- Excerpts from a dataset -
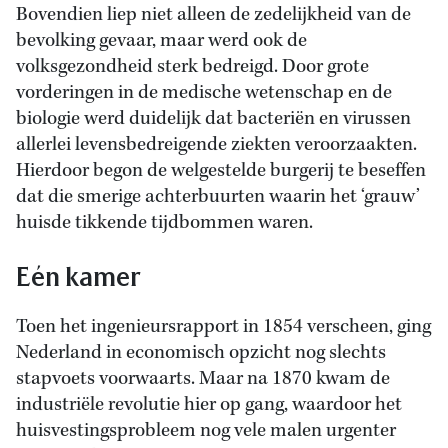
Bovendien liep niet alleen de zedelijkheid van de
bevolking gevaar, maar werd ook de
volksgezondheid sterk bedreigd. Door grote
vorderingen in de medische wetenschap en de
biologie werd duidelijk dat bacteriën en virussen
allerlei levensbedreigende ziekten veroorzaakten.
Hierdoor begon de welgestelde burgerij te beseffen
dat die smerige achterbuurten waarin het ‘grauw’
huisde tikkende tijdbommen waren.
Eén kamer
Toen het ingenieursrapport in 1854 verscheen, ging
Nederland in economisch opzicht nog slechts
stapvoets voorwaarts. Maar na 1870 kwam de
industriële revolutie hier op gang, waardoor het
huisvestingsprobleem nog vele malen urgenter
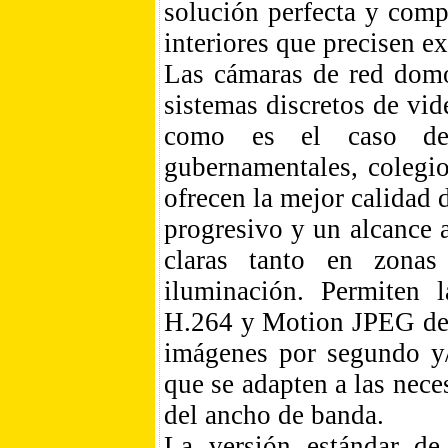
solución perfecta y comp
interiores que precisen ex
Las cámaras de red dom
sistemas discretos de vid
como es el caso de c
gubernamentales, colegio
ofrecen la mejor calidad 
progresivo y un alcance 
claras tanto en zona
iluminación. Permiten 
H.264 y Motion JPEG de 
imágenes por segundo y/
que se adapten a las neces
del ancho de banda.
La versión estándar d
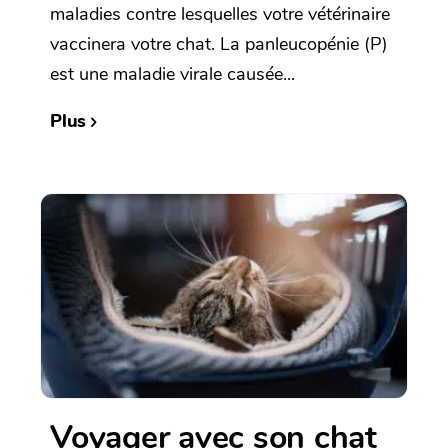
maladies contre lesquelles votre vétérinaire
vaccinera votre chat. La panleucopénie (P)
est une maladie virale causée...
Plus
Voyager avec son chat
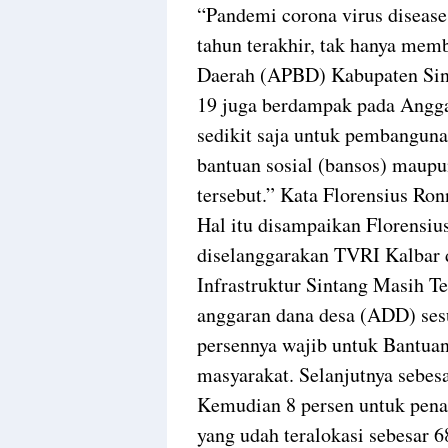
“Pandemi corona virus disease 
tahun terakhir, tak hanya me
Daerah (APBD) Kabupaten Sin
19 juga berdampak pada Angga
sedikit saja untuk pembangun
bantuan sosial (bansos) maup
tersebut.” Kata Florensius Ron
Hal itu disampaikan Florensiu
diselanggarakan TVRI Kalbar 
Infrastruktur Sintang Masih T
anggaran dana desa (ADD) ses
persennya wajib untuk Bantua
masyarakat. Selanjutnya sebes
Kemudian 8 persen untuk pena
yang udah teralokasi sebesar 6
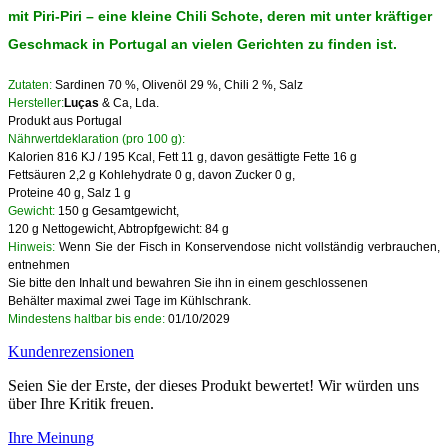
mit Piri-Piri – eine kleine Chili Schote, deren mit unter kräftiger
Geschmack in Portugal an vielen Gerichten zu finden ist.
Zutaten:
Sardinen 70 %, Olivenöl 29 %, Chili 2 %, Salz
Hersteller:
Luças
&
Ca, Lda.
Produkt aus Portugal
Nährwertdeklaration (pro 100 g):
Kalorien 816 KJ / 195 Kcal, Fett 11 g, davon gesättigte Fette 16 g
Fettsäuren 2,2 g Kohlehydrate 0 g, davon Zucker 0 g,
Proteine 40 g, Salz 1 g
Gewicht:
150 g Gesamtgewicht,
120 g Nettogewicht, Abtropfgewicht: 84 g
Hinweis:
Wenn Sie der Fisch in Konservendose
nicht vollständig verbrauchen,
entnehmen
Sie bitte den Inhalt und bewahren Sie ihn in einem geschlossenen
Behälter maximal zwei Tage im Kühlschrank.
Mindestens haltbar bis ende:
01/10/2029
Kundenrezensionen
Seien Sie der Erste, der dieses Produkt bewertet! Wir würden uns
über Ihre Kritik freuen.
Ihre Meinung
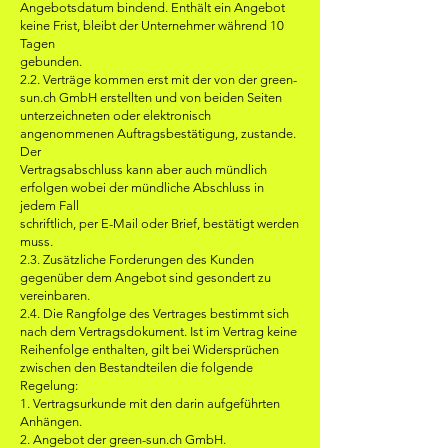
Angebotsdatum bindend. Enthält ein Angebot
keine Frist, bleibt der Unternehmer während 10
Tagen
gebunden.
2.2. Verträge kommen erst mit der von der green-
sun.ch GmbH erstellten und von beiden Seiten
unterzeichneten oder elektronisch
angenommenen Auftragsbestätigung, zustande.
Der
Vertragsabschluss kann aber auch mündlich
erfolgen wobei der mündliche Abschluss in
jedem Fall
schriftlich, per E-Mail oder Brief, bestätigt werden
muss.
2.3. Zusätzliche Forderungen des Kunden
gegenüber dem Angebot sind gesondert zu
vereinbaren.
2.4. Die Rangfolge des Vertrages bestimmt sich
nach dem Vertragsdokument. Ist im Vertrag keine
Reihenfolge enthalten, gilt bei Widersprüchen
zwischen den Bestandteilen die folgende
Regelung:
1. Vertragsurkunde mit den darin aufgeführten
Anhängen.
2. Angebot der green-sun.ch GmbH.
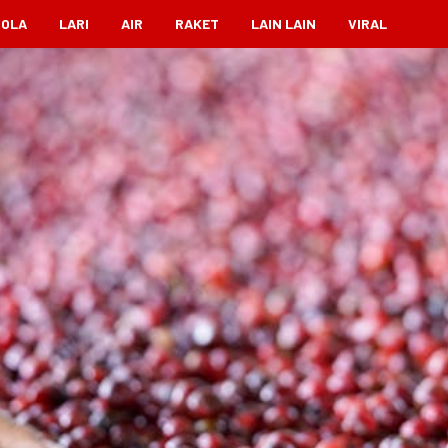
BOLA
LARI
AIR
RAKET
LAIN LAIN
VIRAL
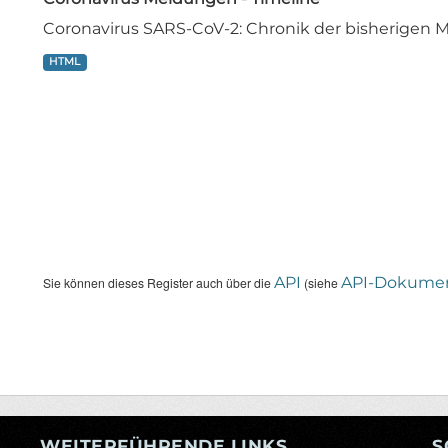
Coronavirus SARS-CoV-2: Chronik der bisherige
HTML
API
API-Dokumen
Sie können dieses Register auch über die
(siehe
WEITERFÜHRENDE LINKS
S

- What to do -
Scan the preceding records for lines with the word "chat". Say how many there are and nothing else.

- The completed task -
2